Victor got up and left the room, brushing past Darrell who crunched away at the cereal.

“The State of Florida is going to try to kill me when they find out I’m an adult, but my wife will get me a great lawyer and you’ll keep looking for whoever killed Horvecki, right?”

“Your wife know you’re not really married?” Ames asked.

“We’ll get married again,” he said.

I thought of him with Sally, overworked Sally, caring Sally, Sally with a deep laugh and a soft smile when she looked at her children. I tried to conjure up the other side of Sally I’d glimpsed a few times, the Sally who had no compassion for the parents who took drugs or were religious lunatics or just plain lunatics. She was calm and determined with such people. She was relentless and willing to fight the courts and the law to see to it that they couldn’t destroy their children. She lost more often than she won, but she kept fighting. I thought about these two Sallys, and I tried not to imagine her with the man who sat across from me, the man whose nose I had broken, the man who wanted Ames and me to save his life.
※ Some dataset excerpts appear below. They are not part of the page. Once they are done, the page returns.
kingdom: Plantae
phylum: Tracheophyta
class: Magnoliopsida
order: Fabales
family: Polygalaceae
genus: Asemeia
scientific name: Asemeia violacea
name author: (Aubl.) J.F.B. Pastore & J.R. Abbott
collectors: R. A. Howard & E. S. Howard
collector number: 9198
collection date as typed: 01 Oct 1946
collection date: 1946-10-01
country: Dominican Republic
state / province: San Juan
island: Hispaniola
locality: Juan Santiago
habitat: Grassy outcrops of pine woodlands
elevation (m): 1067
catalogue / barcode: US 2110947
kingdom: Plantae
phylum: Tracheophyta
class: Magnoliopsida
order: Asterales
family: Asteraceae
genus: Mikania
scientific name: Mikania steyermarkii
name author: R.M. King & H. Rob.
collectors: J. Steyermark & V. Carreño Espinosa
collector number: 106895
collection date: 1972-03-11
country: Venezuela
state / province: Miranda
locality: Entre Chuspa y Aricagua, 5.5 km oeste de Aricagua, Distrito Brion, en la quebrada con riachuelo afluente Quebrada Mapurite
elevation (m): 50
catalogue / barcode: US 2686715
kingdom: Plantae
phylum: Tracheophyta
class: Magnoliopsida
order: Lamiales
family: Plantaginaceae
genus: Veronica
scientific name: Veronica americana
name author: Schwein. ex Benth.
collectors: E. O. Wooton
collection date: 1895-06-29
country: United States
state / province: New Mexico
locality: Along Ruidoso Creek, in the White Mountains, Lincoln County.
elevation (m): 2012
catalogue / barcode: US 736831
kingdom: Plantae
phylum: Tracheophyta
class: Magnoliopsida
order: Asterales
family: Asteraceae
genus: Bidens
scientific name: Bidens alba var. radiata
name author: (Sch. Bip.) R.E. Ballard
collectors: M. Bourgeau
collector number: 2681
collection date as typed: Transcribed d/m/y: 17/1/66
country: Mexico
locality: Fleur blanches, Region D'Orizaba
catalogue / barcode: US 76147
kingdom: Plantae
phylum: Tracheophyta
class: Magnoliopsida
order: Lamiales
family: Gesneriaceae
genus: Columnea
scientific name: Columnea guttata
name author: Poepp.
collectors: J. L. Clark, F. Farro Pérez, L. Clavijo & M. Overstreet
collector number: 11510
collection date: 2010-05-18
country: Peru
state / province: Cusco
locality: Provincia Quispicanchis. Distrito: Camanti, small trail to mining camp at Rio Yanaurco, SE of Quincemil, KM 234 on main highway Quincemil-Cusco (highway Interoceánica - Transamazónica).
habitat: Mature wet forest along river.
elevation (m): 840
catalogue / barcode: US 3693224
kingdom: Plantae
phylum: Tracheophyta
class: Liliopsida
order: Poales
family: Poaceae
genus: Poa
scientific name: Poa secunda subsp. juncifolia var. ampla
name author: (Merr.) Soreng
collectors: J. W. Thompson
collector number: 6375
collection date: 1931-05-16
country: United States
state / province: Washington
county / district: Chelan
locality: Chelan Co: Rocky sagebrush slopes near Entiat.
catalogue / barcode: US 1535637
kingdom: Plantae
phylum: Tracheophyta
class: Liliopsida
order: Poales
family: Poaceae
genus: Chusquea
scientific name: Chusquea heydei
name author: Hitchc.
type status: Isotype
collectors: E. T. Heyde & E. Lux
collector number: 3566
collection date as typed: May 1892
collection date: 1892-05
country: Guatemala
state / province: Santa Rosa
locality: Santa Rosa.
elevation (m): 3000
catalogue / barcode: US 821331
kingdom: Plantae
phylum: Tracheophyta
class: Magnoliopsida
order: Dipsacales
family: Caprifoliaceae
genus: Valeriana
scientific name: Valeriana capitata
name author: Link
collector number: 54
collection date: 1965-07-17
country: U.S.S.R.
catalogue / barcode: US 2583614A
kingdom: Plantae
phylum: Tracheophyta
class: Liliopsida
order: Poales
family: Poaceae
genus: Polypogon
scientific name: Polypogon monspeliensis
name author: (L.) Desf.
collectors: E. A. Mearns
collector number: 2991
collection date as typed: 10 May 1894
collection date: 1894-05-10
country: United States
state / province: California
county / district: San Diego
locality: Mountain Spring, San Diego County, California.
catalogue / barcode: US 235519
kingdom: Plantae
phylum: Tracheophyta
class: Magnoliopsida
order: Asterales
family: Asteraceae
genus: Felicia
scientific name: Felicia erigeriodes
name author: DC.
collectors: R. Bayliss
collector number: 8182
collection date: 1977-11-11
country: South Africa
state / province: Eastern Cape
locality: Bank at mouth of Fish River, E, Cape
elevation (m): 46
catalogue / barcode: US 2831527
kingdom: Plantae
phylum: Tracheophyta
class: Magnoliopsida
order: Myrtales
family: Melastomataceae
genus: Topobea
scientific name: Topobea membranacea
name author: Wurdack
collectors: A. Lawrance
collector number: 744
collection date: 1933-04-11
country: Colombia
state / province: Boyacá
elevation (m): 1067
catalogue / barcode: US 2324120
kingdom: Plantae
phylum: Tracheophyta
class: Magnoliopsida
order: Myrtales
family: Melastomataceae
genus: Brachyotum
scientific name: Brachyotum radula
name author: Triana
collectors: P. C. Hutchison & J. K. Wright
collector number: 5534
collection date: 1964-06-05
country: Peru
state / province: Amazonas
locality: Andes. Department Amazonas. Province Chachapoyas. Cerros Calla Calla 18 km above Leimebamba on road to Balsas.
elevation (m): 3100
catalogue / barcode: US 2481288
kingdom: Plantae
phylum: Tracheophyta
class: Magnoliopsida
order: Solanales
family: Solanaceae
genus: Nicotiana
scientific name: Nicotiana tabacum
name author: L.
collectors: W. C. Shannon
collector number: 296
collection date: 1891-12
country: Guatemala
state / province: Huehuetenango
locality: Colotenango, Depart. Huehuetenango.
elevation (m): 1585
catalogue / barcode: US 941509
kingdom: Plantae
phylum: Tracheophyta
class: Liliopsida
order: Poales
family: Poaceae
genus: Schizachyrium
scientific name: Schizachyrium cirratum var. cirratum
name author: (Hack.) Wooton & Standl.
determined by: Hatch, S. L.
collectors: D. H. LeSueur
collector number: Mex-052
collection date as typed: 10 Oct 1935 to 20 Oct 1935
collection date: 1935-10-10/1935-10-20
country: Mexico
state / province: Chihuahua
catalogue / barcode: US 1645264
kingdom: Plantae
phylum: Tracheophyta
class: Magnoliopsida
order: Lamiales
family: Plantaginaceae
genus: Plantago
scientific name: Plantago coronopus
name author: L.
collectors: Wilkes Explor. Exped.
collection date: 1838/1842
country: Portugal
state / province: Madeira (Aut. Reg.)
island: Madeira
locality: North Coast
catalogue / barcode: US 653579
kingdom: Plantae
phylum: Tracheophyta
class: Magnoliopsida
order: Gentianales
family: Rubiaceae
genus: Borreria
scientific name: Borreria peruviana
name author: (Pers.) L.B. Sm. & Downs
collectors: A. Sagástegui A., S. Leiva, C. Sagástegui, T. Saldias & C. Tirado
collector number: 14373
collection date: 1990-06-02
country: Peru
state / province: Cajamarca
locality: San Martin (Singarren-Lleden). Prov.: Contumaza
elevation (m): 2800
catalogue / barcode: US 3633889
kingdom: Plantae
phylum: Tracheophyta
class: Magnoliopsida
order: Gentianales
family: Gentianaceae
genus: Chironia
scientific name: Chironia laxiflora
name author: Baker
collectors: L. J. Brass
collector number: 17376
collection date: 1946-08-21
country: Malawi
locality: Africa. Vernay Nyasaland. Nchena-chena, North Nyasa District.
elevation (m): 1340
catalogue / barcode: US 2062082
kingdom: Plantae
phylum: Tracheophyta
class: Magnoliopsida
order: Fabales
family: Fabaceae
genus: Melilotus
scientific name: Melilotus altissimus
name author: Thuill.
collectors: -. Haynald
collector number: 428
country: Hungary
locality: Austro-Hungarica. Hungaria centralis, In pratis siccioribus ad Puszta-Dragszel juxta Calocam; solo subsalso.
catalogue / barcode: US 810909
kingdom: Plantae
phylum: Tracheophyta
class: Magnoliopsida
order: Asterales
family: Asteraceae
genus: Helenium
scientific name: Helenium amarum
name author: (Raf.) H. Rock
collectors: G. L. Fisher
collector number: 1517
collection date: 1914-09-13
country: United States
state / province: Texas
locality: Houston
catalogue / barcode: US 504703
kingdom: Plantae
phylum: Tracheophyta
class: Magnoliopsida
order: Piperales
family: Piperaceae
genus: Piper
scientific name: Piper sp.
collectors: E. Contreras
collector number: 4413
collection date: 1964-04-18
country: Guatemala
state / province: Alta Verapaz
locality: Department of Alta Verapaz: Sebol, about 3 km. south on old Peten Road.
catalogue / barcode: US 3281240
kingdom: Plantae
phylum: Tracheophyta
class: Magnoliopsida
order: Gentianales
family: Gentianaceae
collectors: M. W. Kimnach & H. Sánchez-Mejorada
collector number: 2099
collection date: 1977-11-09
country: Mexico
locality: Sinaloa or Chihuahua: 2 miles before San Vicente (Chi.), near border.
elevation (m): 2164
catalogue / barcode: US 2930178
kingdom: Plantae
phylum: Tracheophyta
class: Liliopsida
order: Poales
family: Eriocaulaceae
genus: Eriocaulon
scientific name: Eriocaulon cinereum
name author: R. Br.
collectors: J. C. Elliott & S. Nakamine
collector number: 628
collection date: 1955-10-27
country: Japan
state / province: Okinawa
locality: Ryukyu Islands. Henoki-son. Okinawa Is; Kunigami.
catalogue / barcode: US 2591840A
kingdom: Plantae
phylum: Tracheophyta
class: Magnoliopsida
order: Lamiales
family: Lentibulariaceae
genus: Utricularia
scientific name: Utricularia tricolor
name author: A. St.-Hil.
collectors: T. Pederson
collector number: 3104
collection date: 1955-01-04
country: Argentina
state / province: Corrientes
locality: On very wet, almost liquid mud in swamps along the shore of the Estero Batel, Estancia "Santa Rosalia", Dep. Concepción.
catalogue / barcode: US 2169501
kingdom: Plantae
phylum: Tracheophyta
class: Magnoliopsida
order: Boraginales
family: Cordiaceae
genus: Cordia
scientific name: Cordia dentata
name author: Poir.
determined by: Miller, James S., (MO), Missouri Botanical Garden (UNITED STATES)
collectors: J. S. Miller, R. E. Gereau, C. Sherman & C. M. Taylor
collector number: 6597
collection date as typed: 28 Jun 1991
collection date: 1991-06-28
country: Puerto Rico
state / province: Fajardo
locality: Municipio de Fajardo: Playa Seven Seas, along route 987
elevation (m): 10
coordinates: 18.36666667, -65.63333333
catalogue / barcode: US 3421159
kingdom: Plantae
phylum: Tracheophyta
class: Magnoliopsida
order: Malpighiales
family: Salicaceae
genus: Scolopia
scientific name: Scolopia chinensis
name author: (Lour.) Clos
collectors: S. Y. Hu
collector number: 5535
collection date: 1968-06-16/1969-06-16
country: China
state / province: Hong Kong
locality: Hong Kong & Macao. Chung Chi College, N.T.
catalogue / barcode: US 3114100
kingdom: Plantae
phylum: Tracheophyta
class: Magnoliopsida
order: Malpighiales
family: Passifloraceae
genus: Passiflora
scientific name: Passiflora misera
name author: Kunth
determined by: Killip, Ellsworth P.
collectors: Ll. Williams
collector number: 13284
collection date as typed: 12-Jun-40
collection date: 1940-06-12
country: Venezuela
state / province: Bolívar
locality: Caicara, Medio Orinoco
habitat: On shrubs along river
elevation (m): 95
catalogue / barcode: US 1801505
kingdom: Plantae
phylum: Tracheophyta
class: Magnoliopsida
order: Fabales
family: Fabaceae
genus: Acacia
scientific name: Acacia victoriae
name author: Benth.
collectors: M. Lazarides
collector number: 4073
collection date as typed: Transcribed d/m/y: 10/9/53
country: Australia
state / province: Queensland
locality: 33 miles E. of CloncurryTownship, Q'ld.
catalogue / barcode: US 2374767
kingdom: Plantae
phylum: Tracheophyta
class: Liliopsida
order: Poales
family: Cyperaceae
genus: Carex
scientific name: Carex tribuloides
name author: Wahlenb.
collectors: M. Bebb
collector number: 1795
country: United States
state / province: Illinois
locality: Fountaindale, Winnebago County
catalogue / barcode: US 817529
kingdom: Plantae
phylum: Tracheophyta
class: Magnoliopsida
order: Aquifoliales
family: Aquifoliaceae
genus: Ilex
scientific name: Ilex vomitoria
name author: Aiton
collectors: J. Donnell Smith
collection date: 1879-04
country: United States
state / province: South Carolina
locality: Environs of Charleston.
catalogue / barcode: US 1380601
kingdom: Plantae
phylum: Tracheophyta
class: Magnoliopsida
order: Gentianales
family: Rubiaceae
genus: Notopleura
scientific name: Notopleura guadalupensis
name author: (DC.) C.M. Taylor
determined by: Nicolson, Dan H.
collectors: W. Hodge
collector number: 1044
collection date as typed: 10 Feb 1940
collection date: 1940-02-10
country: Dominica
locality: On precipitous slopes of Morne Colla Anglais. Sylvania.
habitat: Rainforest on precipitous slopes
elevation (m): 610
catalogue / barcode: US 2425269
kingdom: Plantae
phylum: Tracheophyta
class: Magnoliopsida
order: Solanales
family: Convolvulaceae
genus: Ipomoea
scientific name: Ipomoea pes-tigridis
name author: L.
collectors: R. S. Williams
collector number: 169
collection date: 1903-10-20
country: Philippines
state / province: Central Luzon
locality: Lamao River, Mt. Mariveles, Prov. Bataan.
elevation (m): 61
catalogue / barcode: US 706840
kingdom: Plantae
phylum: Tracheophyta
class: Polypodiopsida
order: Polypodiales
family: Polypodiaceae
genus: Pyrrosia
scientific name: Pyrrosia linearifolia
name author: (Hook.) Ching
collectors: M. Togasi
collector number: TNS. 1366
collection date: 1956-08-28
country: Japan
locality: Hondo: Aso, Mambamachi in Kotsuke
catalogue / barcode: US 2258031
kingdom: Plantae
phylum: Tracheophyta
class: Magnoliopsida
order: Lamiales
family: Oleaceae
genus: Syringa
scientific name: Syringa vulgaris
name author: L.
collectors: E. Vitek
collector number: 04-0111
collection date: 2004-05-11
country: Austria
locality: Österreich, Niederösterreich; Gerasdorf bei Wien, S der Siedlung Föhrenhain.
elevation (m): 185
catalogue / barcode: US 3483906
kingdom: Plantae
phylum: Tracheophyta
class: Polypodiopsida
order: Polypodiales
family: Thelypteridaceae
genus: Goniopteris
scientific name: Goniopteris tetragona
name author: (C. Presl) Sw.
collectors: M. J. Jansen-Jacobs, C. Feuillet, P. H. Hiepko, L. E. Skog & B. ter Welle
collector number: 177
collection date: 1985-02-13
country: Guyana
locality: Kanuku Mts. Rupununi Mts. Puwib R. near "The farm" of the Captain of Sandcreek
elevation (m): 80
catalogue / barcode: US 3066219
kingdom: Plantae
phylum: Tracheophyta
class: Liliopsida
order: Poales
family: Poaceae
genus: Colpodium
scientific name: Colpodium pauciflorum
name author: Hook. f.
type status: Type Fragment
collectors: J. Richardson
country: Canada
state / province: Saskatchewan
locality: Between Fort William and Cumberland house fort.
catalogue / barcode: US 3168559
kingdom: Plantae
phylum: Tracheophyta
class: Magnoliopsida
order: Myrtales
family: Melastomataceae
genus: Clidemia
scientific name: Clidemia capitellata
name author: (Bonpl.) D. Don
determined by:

Victor came back into the room. He had another bowl of cereal and milk. Less than an hour after breakfast Darrell and Victor were hungry. So was I.

Someone was knocking outside the door in the other room.

“I’ll get it,” said Ames, moving out and closing the door behind him.

Then we heard a voice, a familiar voice. I got up and went out to meet our visitor.

“He’s here, isn’t he?” said Ettiene Viviase.

“He’s here,” I said.

It wasn’t rage in his eyes exactly, but personal determination. The source, I was sure, was his daughter’s involvement with the man he still thought of as Ronnie Gerall.

“Haul him out,” he said.

“What’s happened?” I asked.

“Just came from my third visit to his apartment,” he said. “This time I found something new, found it under a bookcase. I turned it over to the lab about ten minutes ago.”

“What?” I asked.

“The weapon that was used to kill Blue Berrigan.”

Ames went in to get Torcelli who came out black-eyed and slightly bewildered. The confident and angry young man of a few days ago had been replaced by this pained creature with a swollen and bandaged nose and black and blue eyes.

“What happened?” Viviase asked.

“I hit him,” I said.

“You?”

“Yes.”

“There’s hope for you, Fonesca,” he said. Then he looked at Torcelli and said, “Back to a cell. We’ve got lots to talk about.”

“Fonesca, tell…” Torcelli began, but he was no longer sure about who he might call for help.

“I didn’t kill anyone,” Torcelli insisted as Viviase put handcuffs on him behind his back. “Fonesca, we’re both Italians, Catholics. I swear to Jesus. I swear on the life of the Pope. I didn’t kill Philip Horvecki.”